## Data for the task
.....

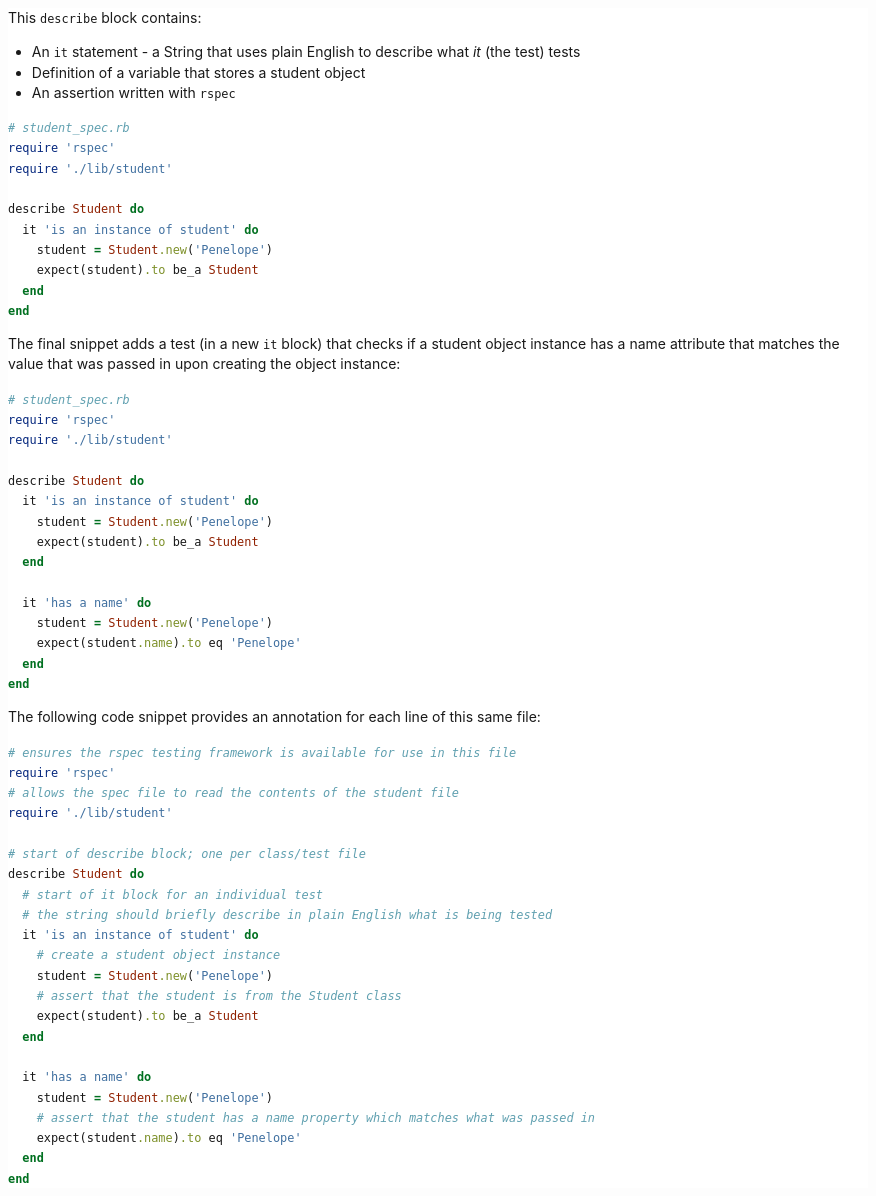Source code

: This `describe` block contains:
- An `it` statement - a String that uses plain English to describe what _it_ (the test) tests
- Definition of a variable that stores a student object
- An assertion written with `rspec` 

```ruby
# student_spec.rb
require 'rspec'
require './lib/student'

describe Student do
  it 'is an instance of student' do
    student = Student.new('Penelope')
    expect(student).to be_a Student
  end
end
```

The final snippet adds a test (in a new `it` block) that checks if a student object instance has a name attribute that matches the value that was passed in upon creating the object instance:

```ruby
# student_spec.rb
require 'rspec'
require './lib/student'

describe Student do
  it 'is an instance of student' do
    student = Student.new('Penelope')
    expect(student).to be_a Student
  end

  it 'has a name' do
    student = Student.new('Penelope')
    expect(student.name).to eq 'Penelope'
  end
end
```

The following code snippet provides an annotation for each line of this same file:

```ruby
# ensures the rspec testing framework is available for use in this file
require 'rspec'
# allows the spec file to read the contents of the student file
require './lib/student'

# start of describe block; one per class/test file
describe Student do
  # start of it block for an individual test
  # the string should briefly describe in plain English what is being tested
  it 'is an instance of student' do
    # create a student object instance
    student = Student.new('Penelope')
    # assert that the student is from the Student class
    expect(student).to be_a Student
  end

  it 'has a name' do
    student = Student.new('Penelope')
    # assert that the student has a name property which matches what was passed in
    expect(student.name).to eq 'Penelope'
  end
end
```
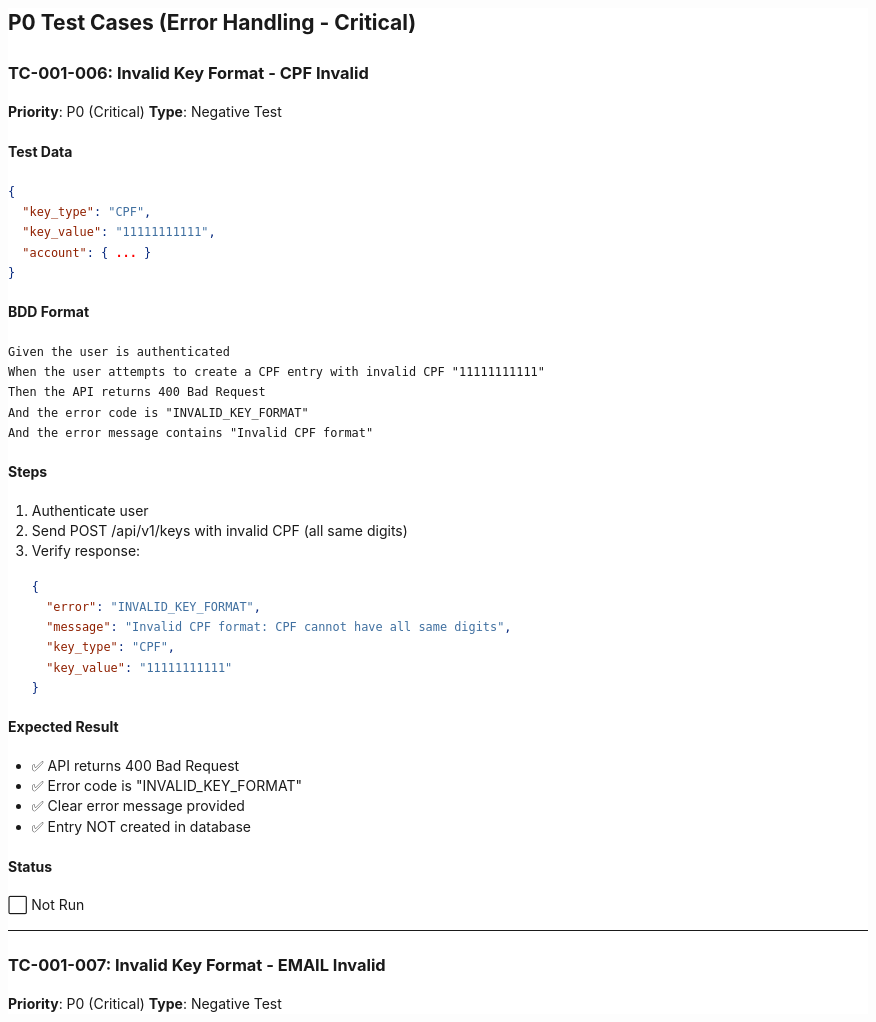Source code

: 
## P0 Test Cases (Error Handling - Critical)

### TC-001-006: Invalid Key Format - CPF Invalid

**Priority**: P0 (Critical)
**Type**: Negative Test

#### Test Data
```json
{
  "key_type": "CPF",
  "key_value": "11111111111",
  "account": { ... }
}
```

#### BDD Format
```gherkin
Given the user is authenticated
When the user attempts to create a CPF entry with invalid CPF "11111111111"
Then the API returns 400 Bad Request
And the error code is "INVALID_KEY_FORMAT"
And the error message contains "Invalid CPF format"
```

#### Steps
1. Authenticate user
2. Send POST /api/v1/keys with invalid CPF (all same digits)
3. Verify response:
   ```json
   {
     "error": "INVALID_KEY_FORMAT",
     "message": "Invalid CPF format: CPF cannot have all same digits",
     "key_type": "CPF",
     "key_value": "11111111111"
   }
   ```

#### Expected Result
- ✅ API returns 400 Bad Request
- ✅ Error code is "INVALID_KEY_FORMAT"
- ✅ Clear error message provided
- ✅ Entry NOT created in database

#### Status
⬜ Not Run

---

### TC-001-007: Invalid Key Format - EMAIL Invalid

**Priority**: P0 (Critical)
**Type**: Negative Test
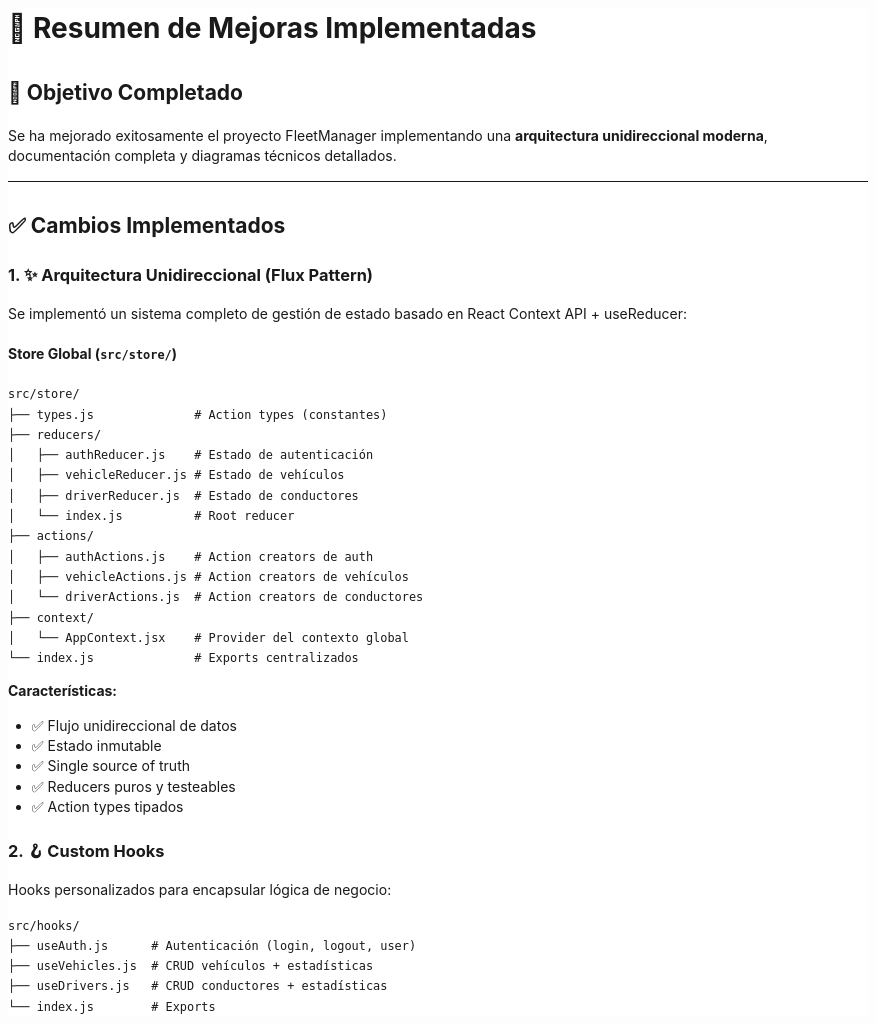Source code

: # 📝 Resumen de Mejoras Implementadas

## 🎯 Objetivo Completado

Se ha mejorado exitosamente el proyecto FleetManager implementando una **arquitectura unidireccional moderna**, documentación completa y diagramas técnicos detallados.

---

## ✅ Cambios Implementados

### 1. ✨ Arquitectura Unidireccional (Flux Pattern)

Se implementó un sistema completo de gestión de estado basado en React Context API + useReducer:

#### **Store Global** (`src/store/`)

```
src/store/
├── types.js              # Action types (constantes)
├── reducers/
│   ├── authReducer.js    # Estado de autenticación
│   ├── vehicleReducer.js # Estado de vehículos
│   ├── driverReducer.js  # Estado de conductores
│   └── index.js          # Root reducer
├── actions/
│   ├── authActions.js    # Action creators de auth
│   ├── vehicleActions.js # Action creators de vehículos
│   └── driverActions.js  # Action creators de conductores
├── context/
│   └── AppContext.jsx    # Provider del contexto global
└── index.js              # Exports centralizados
```

**Características:**
- ✅ Flujo unidireccional de datos
- ✅ Estado inmutable
- ✅ Single source of truth
- ✅ Reducers puros y testeables
- ✅ Action types tipados

### 2. 🪝 Custom Hooks

Hooks personalizados para encapsular lógica de negocio:

```
src/hooks/
├── useAuth.js      # Autenticación (login, logout, user)
├── useVehicles.js  # CRUD vehículos + estadísticas
├── useDrivers.js   # CRUD conductores + estadísticas
└── index.js        # Exports
```
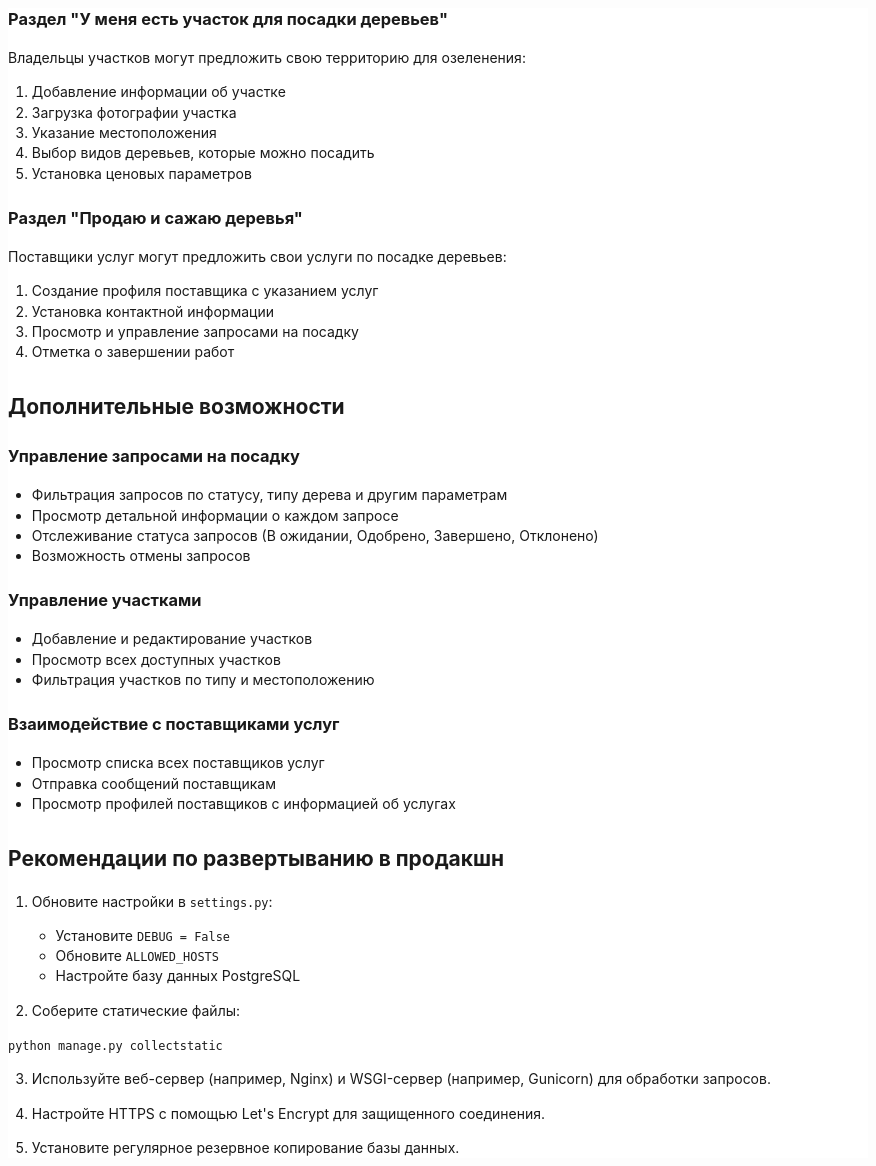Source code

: ### Раздел "У меня есть участок для посадки деревьев"
Владельцы участков могут предложить свою территорию для озеленения:
1. Добавление информации об участке
2. Загрузка фотографии участка
3. Указание местоположения
4. Выбор видов деревьев, которые можно посадить
5. Установка ценовых параметров

### Раздел "Продаю и сажаю деревья"
Поставщики услуг могут предложить свои услуги по посадке деревьев:
1. Создание профиля поставщика с указанием услуг
2. Установка контактной информации
3. Просмотр и управление запросами на посадку
4. Отметка о завершении работ

## Дополнительные возможности

### Управление запросами на посадку
- Фильтрация запросов по статусу, типу дерева и другим параметрам
- Просмотр детальной информации о каждом запросе
- Отслеживание статуса запросов (В ожидании, Одобрено, Завершено, Отклонено)
- Возможность отмены запросов

### Управление участками
- Добавление и редактирование участков
- Просмотр всех доступных участков
- Фильтрация участков по типу и местоположению

### Взаимодействие с поставщиками услуг
- Просмотр списка всех поставщиков услуг
- Отправка сообщений поставщикам
- Просмотр профилей поставщиков с информацией об услугах

## Рекомендации по развертыванию в продакшн

1. Обновите настройки в `settings.py`:
   - Установите `DEBUG = False`
   - Обновите `ALLOWED_HOSTS`
   - Настройте базу данных PostgreSQL

2. Соберите статические файлы:
```bash
python manage.py collectstatic
```

3. Используйте веб-сервер (например, Nginx) и WSGI-сервер (например, Gunicorn) для обработки запросов.

4. Настройте HTTPS с помощью Let's Encrypt для защищенного соединения.

5. Установите регулярное резервное копирование базы данных.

.....

## What is expected
In how many lines of the listing does the word "vehículos" appear? Give the number by itself.

## Response to the task
3